NBER tarafından açıklanan ABD 'büyük resesyonunun' sona erdiği Haziran 2009 yılından bu yana tam 8 ekonomik büyüme yılını geride bıraktık. ABD tarihinde büyüme döngülerinin ortalama 38.7 ay, 2. Dünya Savaşından sonra ise ortalama 58.4 ay sürdüğünü göz önüne alırsak gayet iyi bir performans. Konumuz olmadığından istatistikleri vermeyeceğim ancak içinde bulunduğumuz boğa piyasası da süre olarak tarihin en uzun boğalarından bir tanesi ve getiri açısından da fena değil. Büyük resesyon ise 18 ay sürerek 2. DS sonrası dönemin en uzun süren resesyonu olarak kayda geçti.
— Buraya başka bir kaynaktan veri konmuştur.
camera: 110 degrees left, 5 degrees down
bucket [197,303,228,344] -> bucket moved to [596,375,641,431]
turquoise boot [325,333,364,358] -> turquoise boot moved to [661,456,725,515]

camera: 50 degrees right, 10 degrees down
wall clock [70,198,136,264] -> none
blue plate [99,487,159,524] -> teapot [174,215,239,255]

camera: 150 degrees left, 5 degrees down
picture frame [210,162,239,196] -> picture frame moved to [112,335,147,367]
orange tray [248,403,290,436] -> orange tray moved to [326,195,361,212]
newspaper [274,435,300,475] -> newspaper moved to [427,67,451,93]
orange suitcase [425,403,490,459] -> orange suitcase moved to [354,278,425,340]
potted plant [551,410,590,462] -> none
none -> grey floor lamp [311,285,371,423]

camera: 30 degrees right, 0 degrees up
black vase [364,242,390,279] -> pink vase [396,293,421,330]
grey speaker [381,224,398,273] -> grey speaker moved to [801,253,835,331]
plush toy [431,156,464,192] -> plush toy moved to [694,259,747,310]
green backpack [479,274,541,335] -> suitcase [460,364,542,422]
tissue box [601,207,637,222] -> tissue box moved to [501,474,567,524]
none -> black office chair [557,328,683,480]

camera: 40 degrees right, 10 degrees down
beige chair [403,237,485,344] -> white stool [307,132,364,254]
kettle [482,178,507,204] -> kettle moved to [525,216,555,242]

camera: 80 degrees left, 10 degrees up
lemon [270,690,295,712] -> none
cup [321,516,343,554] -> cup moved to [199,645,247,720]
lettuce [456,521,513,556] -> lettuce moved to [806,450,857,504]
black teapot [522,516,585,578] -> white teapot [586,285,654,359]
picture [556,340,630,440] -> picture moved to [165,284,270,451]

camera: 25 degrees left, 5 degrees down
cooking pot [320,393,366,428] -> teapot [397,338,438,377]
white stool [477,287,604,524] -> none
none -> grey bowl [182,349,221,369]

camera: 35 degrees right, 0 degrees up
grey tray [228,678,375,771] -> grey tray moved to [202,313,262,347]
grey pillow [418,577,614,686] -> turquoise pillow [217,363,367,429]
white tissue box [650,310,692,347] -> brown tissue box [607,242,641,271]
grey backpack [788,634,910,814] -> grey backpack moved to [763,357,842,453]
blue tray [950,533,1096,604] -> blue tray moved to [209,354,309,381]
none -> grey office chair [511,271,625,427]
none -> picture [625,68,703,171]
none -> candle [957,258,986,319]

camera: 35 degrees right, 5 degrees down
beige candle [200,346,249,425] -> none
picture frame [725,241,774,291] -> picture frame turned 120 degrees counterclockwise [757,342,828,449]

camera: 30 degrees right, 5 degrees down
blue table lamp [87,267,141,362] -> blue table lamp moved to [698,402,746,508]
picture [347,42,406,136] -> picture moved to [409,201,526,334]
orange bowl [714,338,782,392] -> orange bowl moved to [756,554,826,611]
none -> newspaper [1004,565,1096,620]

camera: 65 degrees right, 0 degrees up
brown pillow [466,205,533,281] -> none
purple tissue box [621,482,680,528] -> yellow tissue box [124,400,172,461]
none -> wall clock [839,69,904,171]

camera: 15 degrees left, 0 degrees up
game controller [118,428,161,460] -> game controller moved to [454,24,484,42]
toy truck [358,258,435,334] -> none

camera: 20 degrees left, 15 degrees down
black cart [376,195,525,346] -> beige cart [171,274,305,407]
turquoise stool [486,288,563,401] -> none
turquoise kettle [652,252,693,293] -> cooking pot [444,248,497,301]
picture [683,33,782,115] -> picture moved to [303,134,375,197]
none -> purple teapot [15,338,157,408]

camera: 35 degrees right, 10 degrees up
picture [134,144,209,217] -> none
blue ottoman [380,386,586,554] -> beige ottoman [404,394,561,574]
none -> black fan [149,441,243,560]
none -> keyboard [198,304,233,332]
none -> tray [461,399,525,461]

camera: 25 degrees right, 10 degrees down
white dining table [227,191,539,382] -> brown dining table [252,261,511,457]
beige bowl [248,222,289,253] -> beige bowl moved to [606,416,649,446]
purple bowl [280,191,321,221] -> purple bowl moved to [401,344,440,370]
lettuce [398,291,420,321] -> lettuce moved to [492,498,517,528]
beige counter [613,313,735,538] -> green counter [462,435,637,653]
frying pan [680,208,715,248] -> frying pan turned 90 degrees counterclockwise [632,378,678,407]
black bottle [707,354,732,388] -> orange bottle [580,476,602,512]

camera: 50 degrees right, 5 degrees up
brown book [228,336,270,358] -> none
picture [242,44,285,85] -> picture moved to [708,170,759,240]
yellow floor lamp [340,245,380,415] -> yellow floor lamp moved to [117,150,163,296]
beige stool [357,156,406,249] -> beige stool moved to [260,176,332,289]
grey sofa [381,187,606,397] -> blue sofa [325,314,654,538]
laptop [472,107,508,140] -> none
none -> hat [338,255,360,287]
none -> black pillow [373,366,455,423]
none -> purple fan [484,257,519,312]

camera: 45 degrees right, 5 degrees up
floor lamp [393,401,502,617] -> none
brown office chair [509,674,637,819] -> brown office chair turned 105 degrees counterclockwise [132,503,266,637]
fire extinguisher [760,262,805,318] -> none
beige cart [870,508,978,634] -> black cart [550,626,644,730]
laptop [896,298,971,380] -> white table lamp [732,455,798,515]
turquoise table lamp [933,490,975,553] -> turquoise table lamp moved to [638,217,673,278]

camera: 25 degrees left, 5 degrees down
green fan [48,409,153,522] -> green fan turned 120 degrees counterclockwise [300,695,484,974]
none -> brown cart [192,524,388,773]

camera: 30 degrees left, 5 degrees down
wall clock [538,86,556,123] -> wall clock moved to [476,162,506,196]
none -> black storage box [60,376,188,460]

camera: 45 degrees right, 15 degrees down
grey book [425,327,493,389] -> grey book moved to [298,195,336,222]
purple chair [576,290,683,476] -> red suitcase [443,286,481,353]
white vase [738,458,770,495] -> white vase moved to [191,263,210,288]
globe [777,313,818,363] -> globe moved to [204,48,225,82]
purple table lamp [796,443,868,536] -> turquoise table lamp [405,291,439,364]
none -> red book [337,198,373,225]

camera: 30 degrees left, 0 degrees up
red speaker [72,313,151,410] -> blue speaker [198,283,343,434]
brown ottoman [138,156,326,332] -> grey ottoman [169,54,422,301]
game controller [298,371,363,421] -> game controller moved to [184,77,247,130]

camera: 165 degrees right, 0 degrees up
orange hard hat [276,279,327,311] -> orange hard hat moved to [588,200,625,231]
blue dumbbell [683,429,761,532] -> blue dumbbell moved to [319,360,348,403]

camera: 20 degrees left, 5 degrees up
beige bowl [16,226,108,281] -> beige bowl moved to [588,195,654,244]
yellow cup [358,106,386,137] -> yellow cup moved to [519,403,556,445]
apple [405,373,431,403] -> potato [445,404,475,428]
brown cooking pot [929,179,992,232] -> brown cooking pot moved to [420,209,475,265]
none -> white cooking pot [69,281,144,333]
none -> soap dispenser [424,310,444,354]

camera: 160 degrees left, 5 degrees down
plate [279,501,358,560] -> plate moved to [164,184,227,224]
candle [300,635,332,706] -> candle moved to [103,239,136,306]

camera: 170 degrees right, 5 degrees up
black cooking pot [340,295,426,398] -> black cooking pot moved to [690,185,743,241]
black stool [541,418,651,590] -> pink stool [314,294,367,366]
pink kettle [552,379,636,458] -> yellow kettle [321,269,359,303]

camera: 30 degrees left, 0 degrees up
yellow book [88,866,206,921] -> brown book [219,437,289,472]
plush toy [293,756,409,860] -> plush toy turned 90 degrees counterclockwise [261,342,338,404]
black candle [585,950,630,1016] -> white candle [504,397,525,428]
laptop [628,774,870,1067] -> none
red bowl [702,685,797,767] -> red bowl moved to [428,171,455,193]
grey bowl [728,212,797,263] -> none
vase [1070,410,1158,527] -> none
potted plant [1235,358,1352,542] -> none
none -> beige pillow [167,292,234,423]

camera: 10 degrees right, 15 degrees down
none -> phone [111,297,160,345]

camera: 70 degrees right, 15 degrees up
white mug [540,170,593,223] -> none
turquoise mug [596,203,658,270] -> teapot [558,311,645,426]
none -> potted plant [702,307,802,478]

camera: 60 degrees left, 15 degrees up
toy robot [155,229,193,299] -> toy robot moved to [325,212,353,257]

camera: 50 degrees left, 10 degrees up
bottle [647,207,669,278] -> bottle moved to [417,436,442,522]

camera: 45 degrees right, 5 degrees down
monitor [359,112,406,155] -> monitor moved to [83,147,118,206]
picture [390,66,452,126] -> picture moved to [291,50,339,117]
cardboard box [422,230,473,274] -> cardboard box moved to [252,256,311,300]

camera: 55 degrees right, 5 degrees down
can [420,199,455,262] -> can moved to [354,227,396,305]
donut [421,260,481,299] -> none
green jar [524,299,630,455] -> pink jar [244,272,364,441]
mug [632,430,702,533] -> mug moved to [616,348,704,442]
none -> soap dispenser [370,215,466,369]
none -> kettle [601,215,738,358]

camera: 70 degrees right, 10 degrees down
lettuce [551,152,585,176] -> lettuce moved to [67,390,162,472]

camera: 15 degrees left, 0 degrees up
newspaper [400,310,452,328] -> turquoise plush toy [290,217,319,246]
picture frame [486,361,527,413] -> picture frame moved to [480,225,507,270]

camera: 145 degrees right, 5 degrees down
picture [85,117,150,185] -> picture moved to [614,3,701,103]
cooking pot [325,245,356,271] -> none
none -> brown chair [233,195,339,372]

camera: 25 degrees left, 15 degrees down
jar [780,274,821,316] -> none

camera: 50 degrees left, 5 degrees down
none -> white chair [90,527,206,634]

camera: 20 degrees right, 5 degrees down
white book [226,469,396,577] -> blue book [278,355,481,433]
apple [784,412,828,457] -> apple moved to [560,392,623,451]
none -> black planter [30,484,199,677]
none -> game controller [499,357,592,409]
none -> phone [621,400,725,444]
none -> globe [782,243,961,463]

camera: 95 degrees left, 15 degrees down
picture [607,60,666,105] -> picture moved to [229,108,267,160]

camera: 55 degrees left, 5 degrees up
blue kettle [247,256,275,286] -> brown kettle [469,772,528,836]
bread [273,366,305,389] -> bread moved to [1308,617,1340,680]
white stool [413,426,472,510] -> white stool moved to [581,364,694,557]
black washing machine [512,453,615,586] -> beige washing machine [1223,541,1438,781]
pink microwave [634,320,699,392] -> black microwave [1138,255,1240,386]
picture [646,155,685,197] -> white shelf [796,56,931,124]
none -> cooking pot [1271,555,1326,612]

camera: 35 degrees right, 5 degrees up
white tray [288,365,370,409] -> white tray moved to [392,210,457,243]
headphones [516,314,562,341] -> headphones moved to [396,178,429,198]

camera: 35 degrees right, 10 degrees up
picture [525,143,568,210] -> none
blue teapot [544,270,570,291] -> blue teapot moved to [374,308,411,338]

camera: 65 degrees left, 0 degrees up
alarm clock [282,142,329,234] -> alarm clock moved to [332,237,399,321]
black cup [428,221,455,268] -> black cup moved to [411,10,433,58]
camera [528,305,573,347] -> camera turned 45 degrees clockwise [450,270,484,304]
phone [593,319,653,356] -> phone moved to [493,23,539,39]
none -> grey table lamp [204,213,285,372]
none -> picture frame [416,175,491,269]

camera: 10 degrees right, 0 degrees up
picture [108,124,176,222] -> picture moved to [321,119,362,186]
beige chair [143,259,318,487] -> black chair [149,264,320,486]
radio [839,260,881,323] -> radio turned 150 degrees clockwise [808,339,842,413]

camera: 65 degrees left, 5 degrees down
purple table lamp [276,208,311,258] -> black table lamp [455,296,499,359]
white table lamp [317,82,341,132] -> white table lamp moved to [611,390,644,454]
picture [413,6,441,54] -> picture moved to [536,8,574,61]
Parmak hesabı olarak 'resesyon' 2 dönem üst üste eksi GDP rakamları demektir. NBER'in resesyon tanımı ise daha detaylıdır. 1- Reel kişisel gelir 2-İstihdam 3- Endüstriyel üretim 4-İmalat ve toptan sektörlerde reel satışlar 5- Aylık GDP değişimleri. Bu kalemler arasında endüstriyel üretim dışında diğerleri 2007 zirvesini net bir şekilde aşmış durumda.. Bu performansı 4.5 trilyon dolarlık bilanço ve daha önce hiç örneğini görmediğimiz şekilde yıllar süren çok düşük faiz politikası ile yakaladığımızı unutmamak gerekiyor. Dikkat ederseniz hisse senedi piyasası NBER'in takip ettiği göstergelerden birisi değil. Ve elbette Büyük Resesyonu bir Bilanço Resesyonu olarak değerlendirirsek tüm dünyada kamu bilançolarının neden kullanıldığını da anlayabiliriz. Hane borcu 2007 zirvesini yeni geçerken (brüt) kamu borcu çok daha hızlı büyüdü. Daha önce pek çok kez kamu borcu hakkında genel yorumlardan daha az takıntılı olduğumu paylaştım. Euro bölgesinde bir ülke değilseniz ve kendi para biriminizde borçlanıyorsanız bir sorun yok. Kamu borcu özel sektörün tasarrufu olduğu gibi bugün borçlandığınızda çocuklarınızın geleceğinden de çalıyor değilsiniz, borcunuzun ödemesi zaten çocuklarınıza yapılacak (gelir tarafını da göz önüne almadan yapılacak bir analiz zaten hatalı olur). Ancak SSK sistemleri (eyaletlerin denk bütçe mecburiyeti var) veya büyümesi krediye bağlı olan Çin örneğinde olduğu gibi bankacılık sisteminin bu modeli daha fazla destekleyemeyecek noktaya gelmesi gibi riskler ve EB'de yeni bir Yunanistan vakası son derece olası senaryolar.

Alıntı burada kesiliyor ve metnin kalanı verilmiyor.